Pets occasionally get WNV from mosquito bites, but very rarely get sick. Horses are more susceptible to serious illness from WNV than are dogs and cats; however, a vaccine is available for horses. Natural infection of a pet by contacting or eating an infected dead bird has not been documented.

What can be done to prevent the spread of WNV?

Protecting yourself from mosquito bites will help prevent the spread of WNV. Use of repellents may be helpful in minimizing exposure. To minimize exposed skin, people spending time outdoors in mosquito-infested areas can use insect repellents containing DEET. Consider wearing long sleeves and tucking pants into socks and shirt into pants when outdoors at dusk or dawn, the time of day when mosquitoes are most active. More information on repellents go to Environmental Protection Agency- insect-repellents. In addition:

  • Be sure to follow label directions.
  • Try to reduce the use of repellents by dressing in long sleeves and pants tucked into socks or boots.
  • Children should not handle repellents. Instead, adults should apply repellents to their own hands first and then gently spread on the child's exposed skin. Avoid applying directly to children's hands. After returning indoors, wash your child's treated skin and clothing with soap and water or give the child a bath.
  • Do not apply near eyes, nose or mouth and use sparingly around ears.
  • After returning indoors, wash treated skin with soap and water.

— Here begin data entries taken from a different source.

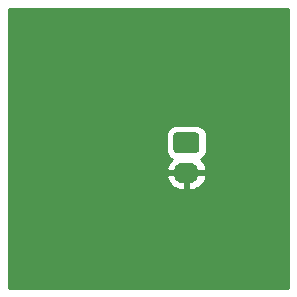
<source format=gbr>
%TF.GenerationSoftware,KiCad,Pcbnew,(5.1.6)-1*%
%TF.CreationDate,2020-07-14T15:19:12+02:00*%
%TF.ProjectId,LED Project,4c454420-5072-46f6-9a65-63742e6b6963,rev?*%
%TF.SameCoordinates,Original*%
%TF.FileFunction,Copper,L2,Bot*%
%TF.FilePolarity,Positive*%
%FSLAX46Y46*%
G04 Gerber Fmt 4.6, Leading zero omitted, Abs format (unit mm)*
G04 Created by KiCad (PCBNEW (5.1.6)-1) date 2020-07-14 15:19:12*
%MOMM*%
%LPD*%
G01*
G04 APERTURE LIST*
%TA.AperFunction,ComponentPad*%
%ADD10O,2.190000X1.740000*%
%TD*%
%TA.AperFunction,ViaPad*%
%ADD11C,0.800000*%
%TD*%
%TA.AperFunction,Conductor*%
%ADD12C,0.254000*%
%TD*%
G04 APERTURE END LIST*
D10*
%TO.P,J1,2*%
%TO.N,GND*%
X140705000Y-94540000D03*
%TO.P,J1,1*%
%TO.N,+3V3*%
%TA.AperFunction,ComponentPad*%
G36*
G01*
X139859999Y-91130000D02*
X141550001Y-91130000D01*
G75*
G02*
X141800000Y-91379999I0J-249999D01*
G01*
X141800000Y-92620001D01*
G75*
G02*
X141550001Y-92870000I-249999J0D01*
G01*
X139859999Y-92870000D01*
G75*
G02*
X139610000Y-92620001I0J249999D01*
G01*
X139610000Y-91379999D01*
G75*
G02*
X139859999Y-91130000I249999J0D01*
G01*
G37*
%TD.AperFunction*%
%TD*%
D11*
%TO.N,GND*%
X136300000Y-98800000D03*
%TD*%
D12*
%TO.N,GND*%
G36*
X149340000Y-104340000D02*
G01*
X125660000Y-104340000D01*
X125660000Y-94900031D01*
X139018698Y-94900031D01*
X139035449Y-94987591D01*
X139150526Y-95260809D01*
X139316694Y-95506326D01*
X139527567Y-95714708D01*
X139775042Y-95877947D01*
X140049608Y-95989769D01*
X140340714Y-96045877D01*
X140578000Y-95890376D01*
X140578000Y-94667000D01*
X140832000Y-94667000D01*
X140832000Y-95890376D01*
X141069286Y-96045877D01*
X141360392Y-95989769D01*
X141634958Y-95877947D01*
X141882433Y-95714708D01*
X142093306Y-95506326D01*
X142259474Y-95260809D01*
X142374551Y-94987591D01*
X142391302Y-94900031D01*
X142270246Y-94667000D01*
X140832000Y-94667000D01*
X140578000Y-94667000D01*
X139139754Y-94667000D01*
X139018698Y-94900031D01*
X125660000Y-94900031D01*
X125660000Y-91379999D01*
X138971928Y-91379999D01*
X138971928Y-92620001D01*
X138988992Y-92793255D01*
X139039528Y-92959851D01*
X139121595Y-93113387D01*
X139232038Y-93247962D01*
X139366613Y-93358405D01*
X139475590Y-93416655D01*
X139316694Y-93573674D01*
X139150526Y-93819191D01*
X139035449Y-94092409D01*
X139018698Y-94179969D01*
X139139754Y-94413000D01*
X140578000Y-94413000D01*
X140578000Y-94393000D01*
X140832000Y-94393000D01*
X140832000Y-94413000D01*
X142270246Y-94413000D01*
X142391302Y-94179969D01*
X142374551Y-94092409D01*
X142259474Y-93819191D01*
X142093306Y-93573674D01*
X141934410Y-93416655D01*
X142043387Y-93358405D01*
X142177962Y-93247962D01*
X142288405Y-93113387D01*
X142370472Y-92959851D01*
X142421008Y-92793255D01*
X142438072Y-92620001D01*
X142438072Y-91379999D01*
X142421008Y-91206745D01*
X142370472Y-91040149D01*
X142288405Y-90886613D01*
X142177962Y-90752038D01*
X142043387Y-90641595D01*
X141889851Y-90559528D01*
X141723255Y-90508992D01*
X141550001Y-90491928D01*
X139859999Y-90491928D01*
X139686745Y-90508992D01*
X139520149Y-90559528D01*
X139366613Y-90641595D01*
X139232038Y-90752038D01*
X139121595Y-90886613D01*
X139039528Y-91040149D01*
X138988992Y-91206745D01*
X138971928Y-91379999D01*
X125660000Y-91379999D01*
X125660000Y-80660000D01*
X149340001Y-80660000D01*
X149340000Y-104340000D01*
G37*
X149340000Y-104340000D02*
X125660000Y-104340000D01*
X125660000Y-94900031D01*
X139018698Y-94900031D01*
X139035449Y-94987591D01*
X139150526Y-95260809D01*
X139316694Y-95506326D01*
X139527567Y-95714708D01*
X139775042Y-95877947D01*
X140049608Y-95989769D01*
X140340714Y-96045877D01*
X140578000Y-95890376D01*
X140578000Y-94667000D01*
X140832000Y-94667000D01*
X140832000Y-95890376D01*
X141069286Y-96045877D01*
X141360392Y-95989769D01*
X141634958Y-95877947D01*
X141882433Y-95714708D01*
X142093306Y-95506326D01*
X142259474Y-95260809D01*
X142374551Y-94987591D01*
X142391302Y-94900031D01*
X142270246Y-94667000D01*
X140832000Y-94667000D01*
X140578000Y-94667000D01*
X139139754Y-94667000D01*
X139018698Y-94900031D01*
X125660000Y-94900031D01*
X125660000Y-91379999D01*
X138971928Y-91379999D01*
X138971928Y-92620001D01*
X138988992Y-92793255D01*
X139039528Y-92959851D01*
X139121595Y-93113387D01*
X139232038Y-93247962D01*
X139366613Y-93358405D01*
X139475590Y-93416655D01*
X139316694Y-93573674D01*
X139150526Y-93819191D01*
X139035449Y-94092409D01*
X139018698Y-94179969D01*
X139139754Y-94413000D01*
X140578000Y-94413000D01*
X140578000Y-94393000D01*
X140832000Y-94393000D01*
X140832000Y-94413000D01*
X142270246Y-94413000D01*
X142391302Y-94179969D01*
X142374551Y-94092409D01*
X142259474Y-93819191D01*
X142093306Y-93573674D01*
X141934410Y-93416655D01*
X142043387Y-93358405D01*
X142177962Y-93247962D01*
X142288405Y-93113387D01*
X142370472Y-92959851D01*
X142421008Y-92793255D01*
X142438072Y-92620001D01*
X142438072Y-91379999D01*
X142421008Y-91206745D01*
X142370472Y-91040149D01*
X142288405Y-90886613D01*
X142177962Y-90752038D01*
X142043387Y-90641595D01*
X141889851Y-90559528D01*
X141723255Y-90508992D01*
X141550001Y-90491928D01*
X139859999Y-90491928D01*
X139686745Y-90508992D01*
X139520149Y-90559528D01*
X139366613Y-90641595D01*
X139232038Y-90752038D01*
X139121595Y-90886613D01*
X139039528Y-91040149D01*
X138988992Y-91206745D01*
X138971928Y-91379999D01*
X125660000Y-91379999D01*
X125660000Y-80660000D01*
X149340001Y-80660000D01*
X149340000Y-104340000D01*
%TD*%
M02*

</source>
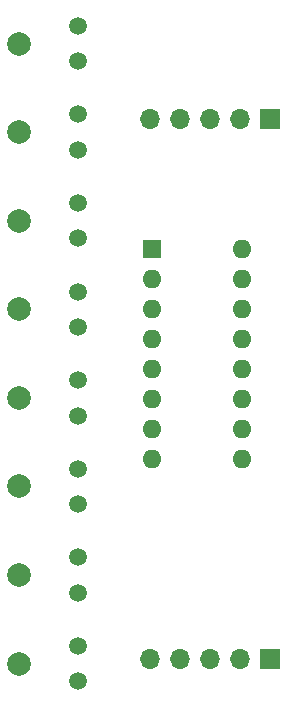
<source format=gbr>
%TF.GenerationSoftware,KiCad,Pcbnew,7.0.1*%
%TF.CreationDate,2023-08-30T09:29:14-04:00*%
%TF.ProjectId,TacTile-L2,54616354-696c-4652-9d4c-322e6b696361,rev?*%
%TF.SameCoordinates,Original*%
%TF.FileFunction,Soldermask,Top*%
%TF.FilePolarity,Negative*%
%FSLAX46Y46*%
G04 Gerber Fmt 4.6, Leading zero omitted, Abs format (unit mm)*
G04 Created by KiCad (PCBNEW 7.0.1) date 2023-08-30 09:29:14*
%MOMM*%
%LPD*%
G01*
G04 APERTURE LIST*
%ADD10R,1.700000X1.700000*%
%ADD11O,1.700000X1.700000*%
%ADD12C,2.000000*%
%ADD13C,1.500000*%
%ADD14R,1.600000X1.600000*%
%ADD15O,1.600000X1.600000*%
G04 APERTURE END LIST*
D10*
%TO.C,J1*%
X48000000Y-35100000D03*
D11*
X45460000Y-35100000D03*
X42920000Y-35100000D03*
X40380000Y-35100000D03*
X37840000Y-35100000D03*
%TD*%
D12*
%TO.C,R2*%
X26750000Y-36250000D03*
D13*
X31750000Y-34750000D03*
X31750000Y-37750000D03*
%TD*%
D12*
%TO.C,R8*%
X26750000Y-81250000D03*
D13*
X31750000Y-79750000D03*
X31750000Y-82750000D03*
%TD*%
D12*
%TO.C,R6*%
X26750000Y-66250000D03*
D13*
X31750000Y-64750000D03*
X31750000Y-67750000D03*
%TD*%
D12*
%TO.C,R4*%
X26750000Y-51250000D03*
D13*
X31750000Y-49750000D03*
X31750000Y-52750000D03*
%TD*%
D12*
%TO.C,R7*%
X26750000Y-73750000D03*
D13*
X31750000Y-72250000D03*
X31750000Y-75250000D03*
%TD*%
D12*
%TO.C,R3*%
X26750000Y-43750000D03*
D13*
X31750000Y-42250000D03*
X31750000Y-45250000D03*
%TD*%
D14*
%TO.C,U1*%
X38000000Y-46125000D03*
D15*
X38000000Y-48665000D03*
X38000000Y-51205000D03*
X38000000Y-53745000D03*
X38000000Y-56285000D03*
X38000000Y-58825000D03*
X38000000Y-61365000D03*
X38000000Y-63905000D03*
X45620000Y-63905000D03*
X45620000Y-61365000D03*
X45620000Y-58825000D03*
X45620000Y-56285000D03*
X45620000Y-53745000D03*
X45620000Y-51205000D03*
X45620000Y-48665000D03*
X45620000Y-46125000D03*
%TD*%
D12*
%TO.C,R1*%
X26750000Y-28750000D03*
D13*
X31750000Y-27250000D03*
X31750000Y-30250000D03*
%TD*%
D12*
%TO.C,R5*%
X26750000Y-58750000D03*
D13*
X31750000Y-57250000D03*
X31750000Y-60250000D03*
%TD*%
D10*
%TO.C,J2*%
X48000000Y-80875000D03*
D11*
X45460000Y-80875000D03*
X42920000Y-80875000D03*
X40380000Y-80875000D03*
X37840000Y-80875000D03*
%TD*%
M02*

</source>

To reduce the mosquito population around your home and property, reduce or eliminate all standing water:

  • Dispose of tin cans, plastic containers, ceramic pots or similar water-holding containers.
  • Dispose of used tires. Used tires are a significant mosquito-breeding site. Call your local landfill or Department of Public Works to find out how to dispose of them properly.
  • Drill holes in the bottoms of recycling containers that are kept outdoors.
  • Make sure roof gutters drain properly and clean clogged gutters in the spring and fall.
  • Remove leaf debris from yards and gardens.
  • Turn over wading pools and wheelbarrows when not in use
  • Change the water in birdbaths twice weekly.
  • Clean vegetation and debris from edges of ponds.
  • Clean and chlorinate swimming pools, outdoor saunas and hot tubs.
  • Drain water from pool covers.
  • Landscape to eliminate standing water that collects on your property.